Выбрать главу

Отец Серафим седой, благообразный, очень похожий на иконописные образы своего духовного покровителя — преподобного Серафима Саровского, был в то время вовсе не старым человеком. Ему было в то время 53 года, то есть на десять лет меньше, чем мне сейчас.

Он говорил с людьми негромко, очень спокойно, его манера общения располагала к себе. Проповеди его отличались глубиной и в то же время ясностью. Впрочем, и два других священника были хорошими проповедниками.

Отец Григорий Мельник, украинец, переехавший в Сибирь, прослуживший в ней два десятилетия и закончивший в этом суровом краю свой жизненный путь, говорил эмоционально и очень понятно для простого народа. Ему было в то время около пятидесяти. Он, как и его матушка Анна, прекрасно пели.

Другой священник, самый старший из трёх, — отец Сергий Кузьмин всю жизнь был горным инженером и пел как любитель в церковных хорах. Вышел на пенсию и был рукоположен.

Отец Сергий был поклонником и знатоком творений Иоанна Златоуста. Ему удалось приобрести ксерокопированное собрание творений этого святого отца. И именно из этого источника питалось его проповедническое вдохновение.

Отец Серафим был почитателем памяти митрополита Нестора (Анисимова), камчатского миссионера, бывшего полковым священником в годы Германской войны 1914 года, участника Поместного Собора 1917–1918 годов.

Владыка Нестор, если мне не изменяет память, постригал Александра Брыксина в монашество. Отец Серафим любил сам перечитывать автобиографические воспоминания митрополита Нестора, давал их почитать мне. В 1990‑е годы и позднее эти воспоминания под разными названиями были напечатаны многими издательствами, а тогда это была машинописная книжка объёмом около ста страниц, которой отец Серафим очень дорожил.

Библиотека батюшки была небольшой: необходимый минимум богослужебных книг, несколько томов житий святых святителя Димитрия Ростовского на русском языке, несколько альбомов по церковному искусству, перепечатанные на машинке сборники проповедей, три или четыре годовых комплекта дореволюционного журнала «Русский паломник», несколько книжечек «Богослужебных указаний» 50‑х годов XX века, из светских книг помню прижизненное собрание сочинений Тургенева.

Не получив специального образования и подготовки, отец Серафим был художником-любителем. У него в келье было несколько коробок с масляными красками, наборы кистей, палитра. Я видел пару пейзажей и один натюрморт, написанные когда‑то батюшкой. Не помню, чтобы отец Серафим писал какие‑либо этюды или картины в Абакане. Но он постоянно заботился о приведении в порядок икон в храме: тонировал утраченные фоны и одежды на иконах, иногда прописывал стёртые лики.

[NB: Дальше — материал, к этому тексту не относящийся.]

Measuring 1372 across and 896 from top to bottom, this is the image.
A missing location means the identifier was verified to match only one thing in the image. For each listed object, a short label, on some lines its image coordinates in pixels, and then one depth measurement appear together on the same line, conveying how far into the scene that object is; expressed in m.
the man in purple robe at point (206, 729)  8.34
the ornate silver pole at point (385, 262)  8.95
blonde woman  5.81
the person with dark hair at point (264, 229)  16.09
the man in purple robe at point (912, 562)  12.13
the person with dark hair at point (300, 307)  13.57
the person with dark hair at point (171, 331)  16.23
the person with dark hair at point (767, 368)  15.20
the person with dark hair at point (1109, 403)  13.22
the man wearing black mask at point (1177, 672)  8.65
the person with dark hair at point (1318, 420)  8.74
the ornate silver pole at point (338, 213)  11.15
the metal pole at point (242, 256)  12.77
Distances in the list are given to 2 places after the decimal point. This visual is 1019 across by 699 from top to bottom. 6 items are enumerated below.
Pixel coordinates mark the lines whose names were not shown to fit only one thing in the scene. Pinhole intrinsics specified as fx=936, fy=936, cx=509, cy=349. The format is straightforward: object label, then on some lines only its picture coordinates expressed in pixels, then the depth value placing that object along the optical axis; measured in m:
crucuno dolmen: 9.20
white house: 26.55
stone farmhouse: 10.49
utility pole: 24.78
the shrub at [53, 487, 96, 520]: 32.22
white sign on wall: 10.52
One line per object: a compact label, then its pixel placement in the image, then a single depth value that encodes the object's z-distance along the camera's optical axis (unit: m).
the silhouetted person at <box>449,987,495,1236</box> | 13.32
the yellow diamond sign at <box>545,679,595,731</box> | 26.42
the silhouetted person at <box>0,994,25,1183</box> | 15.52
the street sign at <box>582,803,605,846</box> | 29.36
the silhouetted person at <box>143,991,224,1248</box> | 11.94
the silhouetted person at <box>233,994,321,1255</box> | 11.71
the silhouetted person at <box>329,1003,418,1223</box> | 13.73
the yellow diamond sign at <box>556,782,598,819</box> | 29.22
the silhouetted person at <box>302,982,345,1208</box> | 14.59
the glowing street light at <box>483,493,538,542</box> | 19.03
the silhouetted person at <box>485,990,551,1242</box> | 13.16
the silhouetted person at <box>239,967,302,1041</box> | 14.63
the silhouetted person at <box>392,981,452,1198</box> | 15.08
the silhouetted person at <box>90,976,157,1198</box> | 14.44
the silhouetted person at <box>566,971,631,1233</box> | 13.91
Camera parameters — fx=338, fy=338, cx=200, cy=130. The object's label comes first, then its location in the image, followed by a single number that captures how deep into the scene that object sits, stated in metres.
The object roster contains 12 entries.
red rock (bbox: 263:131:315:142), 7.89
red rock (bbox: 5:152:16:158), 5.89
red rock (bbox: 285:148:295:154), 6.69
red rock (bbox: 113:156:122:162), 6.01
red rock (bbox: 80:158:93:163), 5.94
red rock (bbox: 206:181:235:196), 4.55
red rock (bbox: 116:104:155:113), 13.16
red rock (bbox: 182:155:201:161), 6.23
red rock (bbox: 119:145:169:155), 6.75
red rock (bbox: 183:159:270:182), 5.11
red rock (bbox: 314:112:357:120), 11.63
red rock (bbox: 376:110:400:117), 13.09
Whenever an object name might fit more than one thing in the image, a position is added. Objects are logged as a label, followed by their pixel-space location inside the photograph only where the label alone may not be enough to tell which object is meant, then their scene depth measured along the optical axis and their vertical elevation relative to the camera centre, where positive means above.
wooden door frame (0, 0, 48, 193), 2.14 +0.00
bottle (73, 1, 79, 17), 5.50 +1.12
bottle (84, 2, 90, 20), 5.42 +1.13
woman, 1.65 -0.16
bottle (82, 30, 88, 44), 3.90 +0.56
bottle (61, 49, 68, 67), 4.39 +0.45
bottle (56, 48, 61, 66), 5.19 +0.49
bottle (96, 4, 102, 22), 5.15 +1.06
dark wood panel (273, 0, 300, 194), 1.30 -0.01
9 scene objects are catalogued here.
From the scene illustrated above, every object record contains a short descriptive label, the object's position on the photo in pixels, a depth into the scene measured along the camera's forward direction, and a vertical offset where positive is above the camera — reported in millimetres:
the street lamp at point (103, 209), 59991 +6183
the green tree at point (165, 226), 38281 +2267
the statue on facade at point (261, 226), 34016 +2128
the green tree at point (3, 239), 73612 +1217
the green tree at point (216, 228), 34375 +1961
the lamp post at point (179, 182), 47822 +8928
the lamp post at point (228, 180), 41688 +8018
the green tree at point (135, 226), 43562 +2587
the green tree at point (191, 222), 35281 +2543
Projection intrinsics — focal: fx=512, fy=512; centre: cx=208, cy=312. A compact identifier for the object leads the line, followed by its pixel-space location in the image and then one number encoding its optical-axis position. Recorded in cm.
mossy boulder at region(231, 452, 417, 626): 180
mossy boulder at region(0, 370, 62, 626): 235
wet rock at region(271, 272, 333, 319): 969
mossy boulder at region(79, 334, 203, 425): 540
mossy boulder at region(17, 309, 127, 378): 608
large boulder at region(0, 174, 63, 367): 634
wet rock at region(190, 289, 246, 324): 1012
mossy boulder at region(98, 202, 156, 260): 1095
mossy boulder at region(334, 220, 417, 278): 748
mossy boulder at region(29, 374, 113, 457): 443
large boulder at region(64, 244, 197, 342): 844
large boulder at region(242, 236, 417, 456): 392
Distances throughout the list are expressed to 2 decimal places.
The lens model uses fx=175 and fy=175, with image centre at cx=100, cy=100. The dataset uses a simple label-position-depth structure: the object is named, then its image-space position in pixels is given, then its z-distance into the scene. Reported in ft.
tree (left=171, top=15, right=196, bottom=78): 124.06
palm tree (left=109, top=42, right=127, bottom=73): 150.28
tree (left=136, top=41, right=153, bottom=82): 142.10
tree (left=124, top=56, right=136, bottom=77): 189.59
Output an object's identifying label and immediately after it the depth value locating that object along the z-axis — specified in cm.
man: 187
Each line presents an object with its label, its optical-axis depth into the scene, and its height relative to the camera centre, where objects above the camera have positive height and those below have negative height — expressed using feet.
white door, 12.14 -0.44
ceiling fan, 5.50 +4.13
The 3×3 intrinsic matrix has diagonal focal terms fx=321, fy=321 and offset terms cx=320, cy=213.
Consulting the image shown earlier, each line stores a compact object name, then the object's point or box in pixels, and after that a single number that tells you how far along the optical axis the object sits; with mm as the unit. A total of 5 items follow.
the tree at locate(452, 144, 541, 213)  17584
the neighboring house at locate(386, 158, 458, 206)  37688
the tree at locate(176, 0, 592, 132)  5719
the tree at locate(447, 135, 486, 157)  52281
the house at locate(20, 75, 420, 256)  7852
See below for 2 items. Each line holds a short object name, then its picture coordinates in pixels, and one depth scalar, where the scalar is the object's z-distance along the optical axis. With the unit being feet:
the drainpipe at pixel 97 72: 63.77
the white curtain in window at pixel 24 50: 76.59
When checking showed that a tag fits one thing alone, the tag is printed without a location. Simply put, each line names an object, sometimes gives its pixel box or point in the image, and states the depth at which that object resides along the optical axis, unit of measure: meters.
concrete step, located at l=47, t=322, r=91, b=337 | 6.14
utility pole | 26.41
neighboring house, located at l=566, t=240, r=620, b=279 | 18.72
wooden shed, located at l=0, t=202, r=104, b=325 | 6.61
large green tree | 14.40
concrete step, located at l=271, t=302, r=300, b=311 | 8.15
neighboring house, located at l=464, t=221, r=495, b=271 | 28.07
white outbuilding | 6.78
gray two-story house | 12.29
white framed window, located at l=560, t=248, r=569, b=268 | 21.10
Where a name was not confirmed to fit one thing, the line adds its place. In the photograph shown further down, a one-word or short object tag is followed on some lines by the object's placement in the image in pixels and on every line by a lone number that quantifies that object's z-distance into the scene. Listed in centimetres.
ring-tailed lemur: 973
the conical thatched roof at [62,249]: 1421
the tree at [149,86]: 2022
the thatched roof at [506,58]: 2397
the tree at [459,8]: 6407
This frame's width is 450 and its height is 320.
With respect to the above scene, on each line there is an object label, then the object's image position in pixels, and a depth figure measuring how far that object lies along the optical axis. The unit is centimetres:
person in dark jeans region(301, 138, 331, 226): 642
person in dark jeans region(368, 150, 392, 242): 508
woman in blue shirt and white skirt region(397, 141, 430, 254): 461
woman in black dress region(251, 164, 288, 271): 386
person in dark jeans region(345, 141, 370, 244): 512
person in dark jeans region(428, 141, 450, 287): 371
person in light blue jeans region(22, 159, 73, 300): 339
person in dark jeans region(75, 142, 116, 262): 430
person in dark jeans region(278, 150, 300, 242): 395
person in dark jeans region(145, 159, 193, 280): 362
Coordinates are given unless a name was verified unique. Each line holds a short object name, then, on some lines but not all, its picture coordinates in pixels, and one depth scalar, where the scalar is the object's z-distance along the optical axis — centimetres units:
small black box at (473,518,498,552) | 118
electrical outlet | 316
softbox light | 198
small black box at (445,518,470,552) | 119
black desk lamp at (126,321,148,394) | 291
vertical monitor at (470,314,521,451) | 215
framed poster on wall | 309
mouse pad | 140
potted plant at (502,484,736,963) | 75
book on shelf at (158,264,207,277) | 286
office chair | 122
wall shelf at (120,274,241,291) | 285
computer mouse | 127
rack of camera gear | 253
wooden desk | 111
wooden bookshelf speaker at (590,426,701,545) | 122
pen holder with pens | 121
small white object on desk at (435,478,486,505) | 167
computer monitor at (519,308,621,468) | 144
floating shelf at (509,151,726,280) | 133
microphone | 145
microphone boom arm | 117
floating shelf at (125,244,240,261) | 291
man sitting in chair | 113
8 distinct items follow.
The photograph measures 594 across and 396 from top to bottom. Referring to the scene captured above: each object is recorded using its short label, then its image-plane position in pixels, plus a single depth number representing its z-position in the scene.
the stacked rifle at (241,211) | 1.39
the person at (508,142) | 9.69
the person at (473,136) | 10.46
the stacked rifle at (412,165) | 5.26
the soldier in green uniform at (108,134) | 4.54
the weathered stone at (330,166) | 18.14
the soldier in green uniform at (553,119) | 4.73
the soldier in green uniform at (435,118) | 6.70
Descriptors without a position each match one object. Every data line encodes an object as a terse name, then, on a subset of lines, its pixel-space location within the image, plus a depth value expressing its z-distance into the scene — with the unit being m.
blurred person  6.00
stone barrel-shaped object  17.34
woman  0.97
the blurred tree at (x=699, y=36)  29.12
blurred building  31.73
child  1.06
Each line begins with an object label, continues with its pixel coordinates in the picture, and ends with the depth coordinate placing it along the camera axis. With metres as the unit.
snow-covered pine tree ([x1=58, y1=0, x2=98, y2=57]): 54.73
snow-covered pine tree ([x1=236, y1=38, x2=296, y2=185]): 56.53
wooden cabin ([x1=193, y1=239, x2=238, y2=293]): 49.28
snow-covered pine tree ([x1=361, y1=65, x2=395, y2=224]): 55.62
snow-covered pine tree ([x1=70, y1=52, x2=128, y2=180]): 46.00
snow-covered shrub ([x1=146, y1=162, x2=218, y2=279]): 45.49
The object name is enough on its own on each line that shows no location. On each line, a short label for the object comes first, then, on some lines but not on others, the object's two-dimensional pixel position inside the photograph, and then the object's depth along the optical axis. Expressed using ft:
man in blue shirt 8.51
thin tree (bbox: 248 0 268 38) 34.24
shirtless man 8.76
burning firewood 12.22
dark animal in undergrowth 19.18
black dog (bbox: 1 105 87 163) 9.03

Отец Серафим практиковал служение особого молебна у Казанской иконы Пресвятой Богородицы, восходящего к традиции, воспринятой им от митрополита Нестора. Эту большую икону в кивоте батюшка отреставрировал, и каждое воскресенье сразу после отпуста литургии священник с диаконом выходили к ней, и после пения тропаря диакон произносил ектенью с особыми прошениями и чтением записок, специально подаваемых именно на этот молебен, а священник читал молитву.

Будучи довольно общительным человеком, отец Серафим не состоял в близких дружественных отношениях со священниками прихода. Хотя каких‑либо конфликтов между ними я не помню и могу засвидетельствовать, что отец Серафим относился к своим сослужителям уважительно и ровно. За семь месяцев моего служения и жизни в Абакане я помню лишь два случая приезда к батюшке других священников.

К батюшке приезжал и длительное время у него жил его брат игумен Варсонофий, а также друг его молодости архимандрит Роман (Жеребцов). Приезду обоих батюшка был очень рад.

Часто после литургии в воскресенье устраивалась общая трапеза в сторожке, на которой собирались певчие, храмовые работники, кто‑либо из прихожан.

Отец Серафим превращал их в своеобразные внебогослужебные беседы: он рассказывал о владыке Несторе, местах своего служения, часто пересказывал услышанные им от более старых священников и простых верующих рассказы о церковной жизни в послереволюционное и довоенное время. Помню, как он рассказал нам о вскрытии и изъятии мощей святителя Иннокентия Иркутского, закрытии Покровской церкви в Красноярске и Успенской — в Новосибирске, о том, как в середине 1970‑х ему вместе с верующим народом удалось организовать общину и построить храм в Славгороде. Часто такие задушевные посиделки заканчивались уже в вечернюю пору.